EXERCISE AIM = Among the entries below, how many lines include the string "fractalNoise"? Answer with only the number.

*** SUPPLIED MATERIAL Section Begins ***

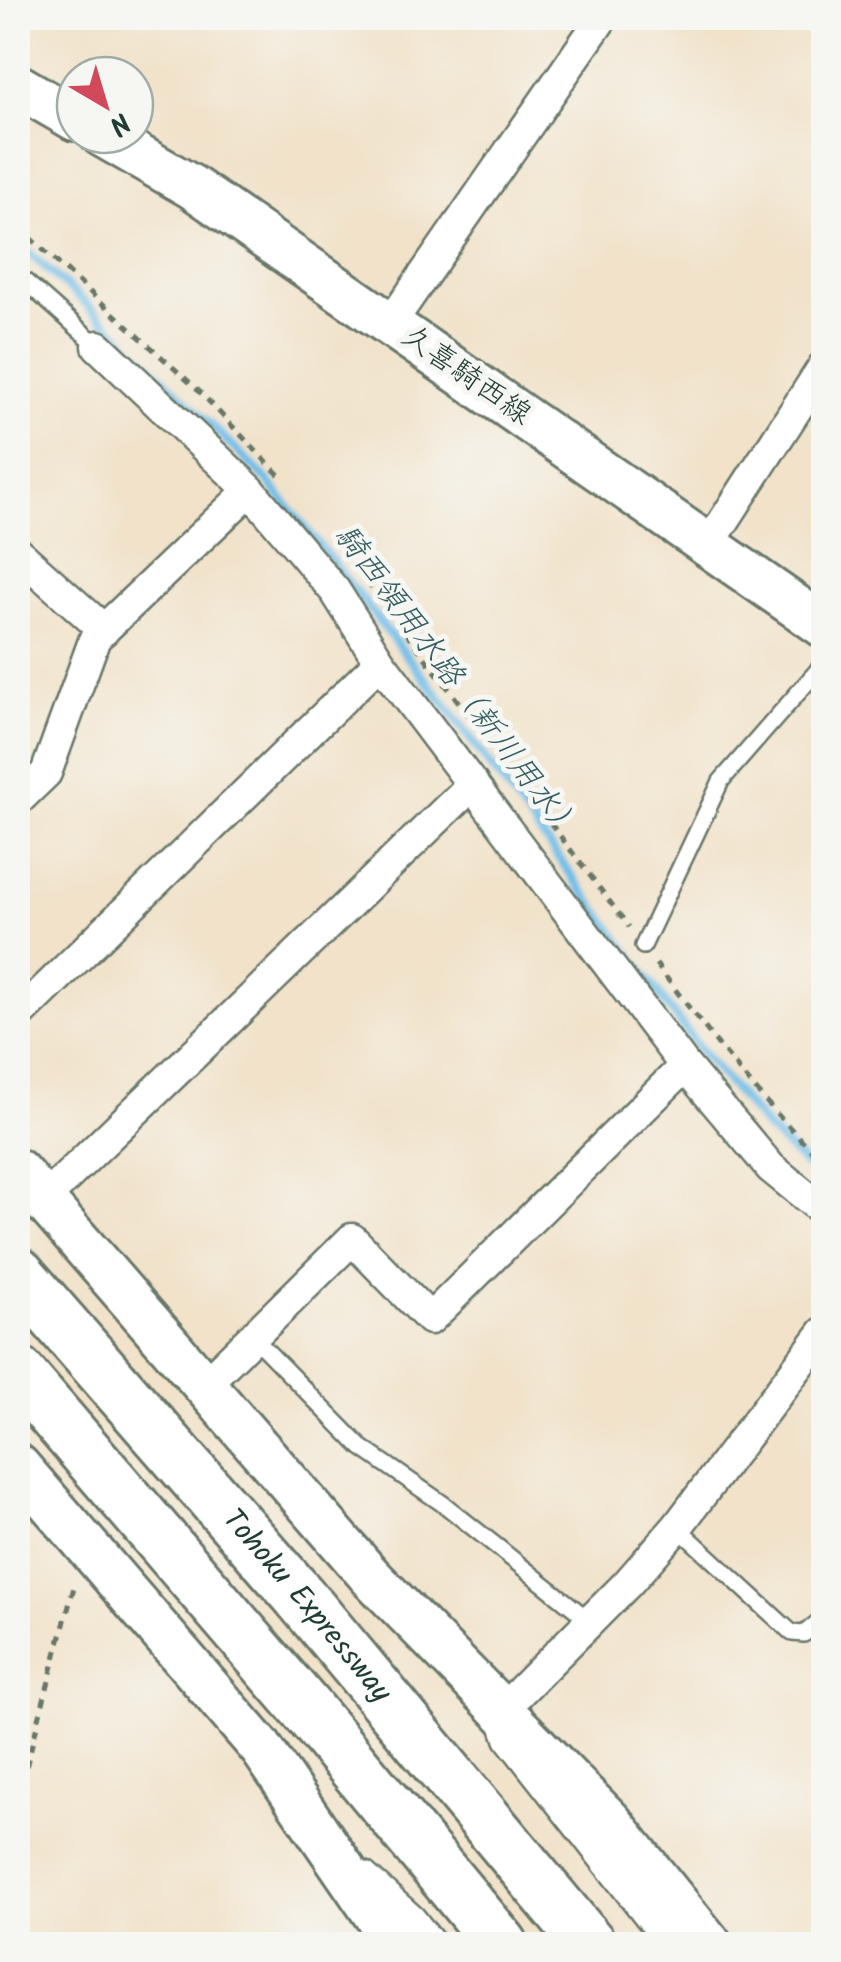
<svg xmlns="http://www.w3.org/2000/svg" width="841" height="1962" font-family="Kalam,'Klee One',sans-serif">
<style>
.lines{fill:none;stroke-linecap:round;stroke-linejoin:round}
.stream{stroke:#6cbce7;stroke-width:9}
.lane-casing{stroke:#687768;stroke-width:20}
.street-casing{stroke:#687768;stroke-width:35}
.secondary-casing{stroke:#687768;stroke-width:48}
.highway-casing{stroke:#687768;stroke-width:58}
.path{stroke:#687768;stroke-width:5;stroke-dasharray:8 8;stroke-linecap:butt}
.lane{stroke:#fff;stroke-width:15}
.street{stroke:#fff;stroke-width:30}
.secondary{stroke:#fff;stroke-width:42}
.highway{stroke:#fff;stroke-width:52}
.labels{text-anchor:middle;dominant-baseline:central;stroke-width:10;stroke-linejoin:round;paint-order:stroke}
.street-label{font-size:30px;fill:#1f3d34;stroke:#f6f6f2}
.water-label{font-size:32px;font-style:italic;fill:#325d61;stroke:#f6f6f2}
</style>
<rect width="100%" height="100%" fill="#f6f6f2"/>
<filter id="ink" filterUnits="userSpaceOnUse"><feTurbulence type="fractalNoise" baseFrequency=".01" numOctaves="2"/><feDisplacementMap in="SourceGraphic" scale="20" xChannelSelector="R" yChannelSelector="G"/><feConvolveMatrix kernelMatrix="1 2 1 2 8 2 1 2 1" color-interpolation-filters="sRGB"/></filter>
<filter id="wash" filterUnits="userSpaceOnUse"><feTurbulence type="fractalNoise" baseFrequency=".0048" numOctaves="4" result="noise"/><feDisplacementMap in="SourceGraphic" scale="40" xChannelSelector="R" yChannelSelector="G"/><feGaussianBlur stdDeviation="2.25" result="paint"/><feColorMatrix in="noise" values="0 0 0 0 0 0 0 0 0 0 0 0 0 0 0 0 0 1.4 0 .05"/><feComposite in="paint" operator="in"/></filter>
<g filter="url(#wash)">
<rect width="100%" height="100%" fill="#f1e2c9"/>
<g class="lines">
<path class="stream" d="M 18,243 L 83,301 L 267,480 L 448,708 L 703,1054 L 767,1128 L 824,1182"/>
</g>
</g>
<g filter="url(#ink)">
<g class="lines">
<g class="lane-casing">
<path id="lane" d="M 18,275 L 98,346
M 643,946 L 721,781 L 824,663
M 253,1337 L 361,1447 L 446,1506 L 590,1621
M 677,1527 L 792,1633 L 804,1634 L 824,1617"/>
</g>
<g class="street-casing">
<path id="street" d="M 390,324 L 602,18
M 98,346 L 250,490 L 335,591 L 380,662 L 685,1066 L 771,1168 L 824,1211
M 709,544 L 824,366
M 18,553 L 104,630
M 18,800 L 46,773 L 95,638 L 250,490
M 18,1016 L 380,662
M 43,1200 L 473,784
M 203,1386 L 352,1239 L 430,1319 L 685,1066
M 363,1877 L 411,1920 L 430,1944
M 672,1944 L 510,1738 L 501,1711 L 627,1584 L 677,1527 L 824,1332"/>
</g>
<g class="secondary-casing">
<path id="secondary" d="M 18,86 L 75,119
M 102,135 L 192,187 L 824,626
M 18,1171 L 370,1576 L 611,1822 L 710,1944
M 18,1466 L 261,1748 L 395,1944"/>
</g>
<g class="highway-casing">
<g id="highway">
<path id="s1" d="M 18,1274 L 299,1596 L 589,1944"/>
<path d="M 18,1373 L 308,1711 L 501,1944"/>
</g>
</g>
<path class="path" d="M 18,227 L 197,389 L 280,476
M 367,581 L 629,927
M 656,964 C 708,1033 761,1102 824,1162
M 18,1797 L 74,1587"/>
<use href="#lane" class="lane"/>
<use href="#street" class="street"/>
<use href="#secondary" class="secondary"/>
<use href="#highway" class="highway"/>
</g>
</g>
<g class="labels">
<g class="street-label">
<text transform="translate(466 376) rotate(35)">久喜騎西線</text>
<text stroke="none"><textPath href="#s1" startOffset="440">Tohoku Expressway</textPath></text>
</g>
<g class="water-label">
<text transform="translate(456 683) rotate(53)">騎西領用水路（新川用水）</text>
</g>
</g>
<rect width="841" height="1962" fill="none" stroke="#f6f6f2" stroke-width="60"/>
<g transform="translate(105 105) rotate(142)"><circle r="48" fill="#f6f6f2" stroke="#a0aca6" stroke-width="2.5"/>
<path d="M0-8L18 38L0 25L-18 38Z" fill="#d1495b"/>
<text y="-15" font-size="28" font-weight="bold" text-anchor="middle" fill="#1f3d34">N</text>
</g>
</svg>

*** SUPPLIED MATERIAL Section Ends ***

RESPONSE TO THE TASK = 2